MORGANTOWN, W.Va. — Skyler Howard’s late-game touchdown run against Texas also left the West Virginia quarterback with a sore right wrist that continues to receive treatment.
The injury to his throwing hand sported an ice-wrap after Saturday’s 38-20 victory and remained wrapped during Tuesday’s media session.
“It’s getting better,” Howard said, suggesting he’ll be ready to make his 12th consecutive start this week against winless Kansas (0-10, 0-7). “Right now I can still grip a football, so we’re good.”
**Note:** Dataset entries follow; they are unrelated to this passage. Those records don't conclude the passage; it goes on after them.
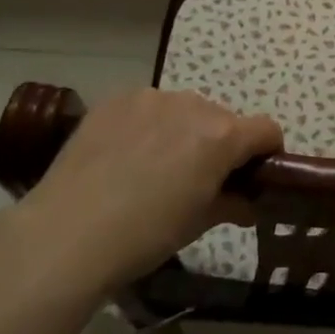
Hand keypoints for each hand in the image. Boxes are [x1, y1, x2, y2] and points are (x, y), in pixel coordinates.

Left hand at [17, 89, 280, 292]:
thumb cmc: (145, 235)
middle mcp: (193, 105)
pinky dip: (147, 125)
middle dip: (219, 144)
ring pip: (184, 110)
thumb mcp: (198, 223)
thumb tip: (247, 203)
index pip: (266, 130)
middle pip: (223, 119)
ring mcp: (151, 98)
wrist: (67, 234)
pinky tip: (124, 156)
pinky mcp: (115, 99)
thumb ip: (232, 203)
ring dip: (183, 131)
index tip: (253, 176)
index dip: (267, 153)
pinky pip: (147, 107)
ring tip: (154, 167)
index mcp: (222, 136)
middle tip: (197, 179)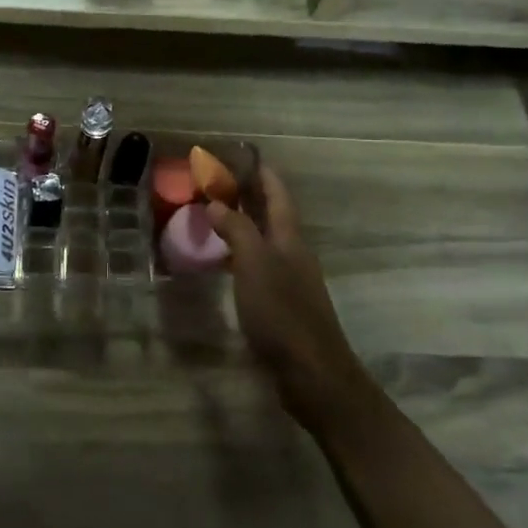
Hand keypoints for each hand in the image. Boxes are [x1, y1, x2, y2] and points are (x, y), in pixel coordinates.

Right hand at [208, 165, 370, 427]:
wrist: (311, 373)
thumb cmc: (282, 313)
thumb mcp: (255, 265)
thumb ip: (237, 231)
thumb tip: (216, 203)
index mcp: (290, 240)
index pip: (278, 196)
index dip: (264, 174)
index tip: (245, 155)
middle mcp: (293, 254)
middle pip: (273, 216)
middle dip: (251, 196)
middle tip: (220, 182)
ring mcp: (290, 281)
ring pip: (265, 241)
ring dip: (244, 225)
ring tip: (215, 216)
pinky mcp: (282, 305)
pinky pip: (259, 266)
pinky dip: (241, 254)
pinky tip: (224, 262)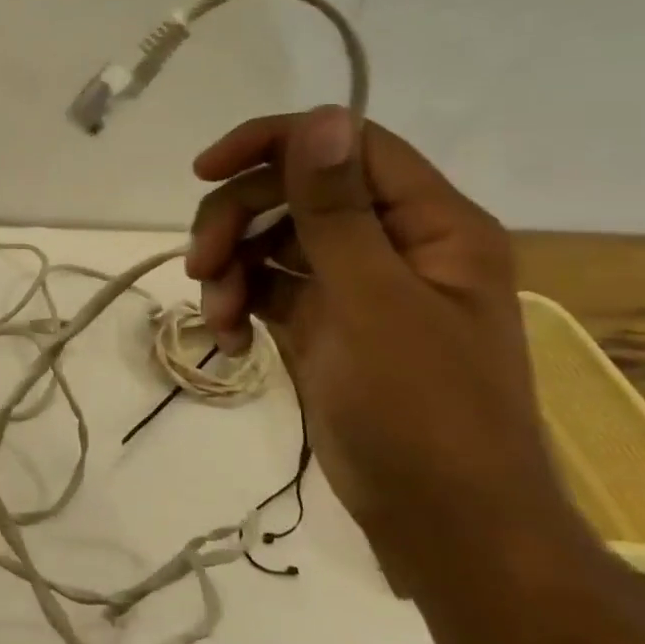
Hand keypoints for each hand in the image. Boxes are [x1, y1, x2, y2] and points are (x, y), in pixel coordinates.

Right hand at [187, 106, 573, 577]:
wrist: (444, 526)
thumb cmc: (424, 412)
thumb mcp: (374, 303)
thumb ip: (338, 210)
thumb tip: (320, 116)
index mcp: (430, 224)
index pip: (345, 146)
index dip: (273, 144)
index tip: (206, 171)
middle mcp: (393, 243)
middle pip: (295, 193)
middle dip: (237, 221)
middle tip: (200, 264)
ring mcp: (356, 285)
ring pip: (272, 240)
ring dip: (231, 267)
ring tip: (218, 315)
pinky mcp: (325, 324)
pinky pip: (267, 287)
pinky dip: (240, 304)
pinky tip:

The injury occurred with 3:40 remaining against Texas when Howard surged across for a 2-yard score. He immediately began favoring the right hand as he celebrated with teammates and jogged toward the sideline.
‘Q Power’ gets tough yards: It might not matter if Howard’s throwing ability is limited, considering Kansas’ rush defense ranks only 121st nationally. West Virginia (5-4, 2-4) has increasingly leaned on its running game this season and handled the Longhorns while throwing only 12 passes—easily the fewest during Dana Holgorsen’s 60-game coaching tenure.
Howard had as many carries as passing attempts against Texas, utilized on zone-read keepers and designed runs that Holgorsen calls “Q Power.”
The coach joked recently that he “didn’t know how to pronounce ‘Q Power’ five months ago,” yet the play has evolved into a staple of the offense. Howard’s 118 carries are only three behind Rushel Shell for second-most on the team.
“If that box gets emptied out, it’s time for the quarterback to get it up in there,” Holgorsen said.
While Howard hasn’t started crashing meetings running backs room, he has taken cues from Shell and Wendell Smallwood on reading gaps. “Sometimes you have to make certain cuts,” the quarterback said, “and when I miss it, they’ll let me know.”
Freelancing, however, typically is discouraged in the no-frills Q Power, whereby the quarterback keeping the ball—instead of handing off—provides a mathematical advantage.
“It’s like having an extra lineman,” said running backs coach Ja’Juan Seider, who sees Howard learning to follow his blocking back to exploit the soft spot in the defensive front.
“Don’t get outside, just stay behind them guys and it will work it’s way out,” Seider said. “That’s what you want on a power scheme—it’s designed to get you a hard 2, 3, 4 yards. And if you break one, it’s probably going to be a really big one because there ain’t nobody in the middle.”
Though Howard broke a 50-yarder against Oklahoma on an option fake around right end, he’s cognizant of taking what’s given on the inside runs, having learned his lesson about trying to juke second-level defenders.
“I’m not going to outrun anybody side-to-side,” he said, “but if I do burst through that level I can make something happen.”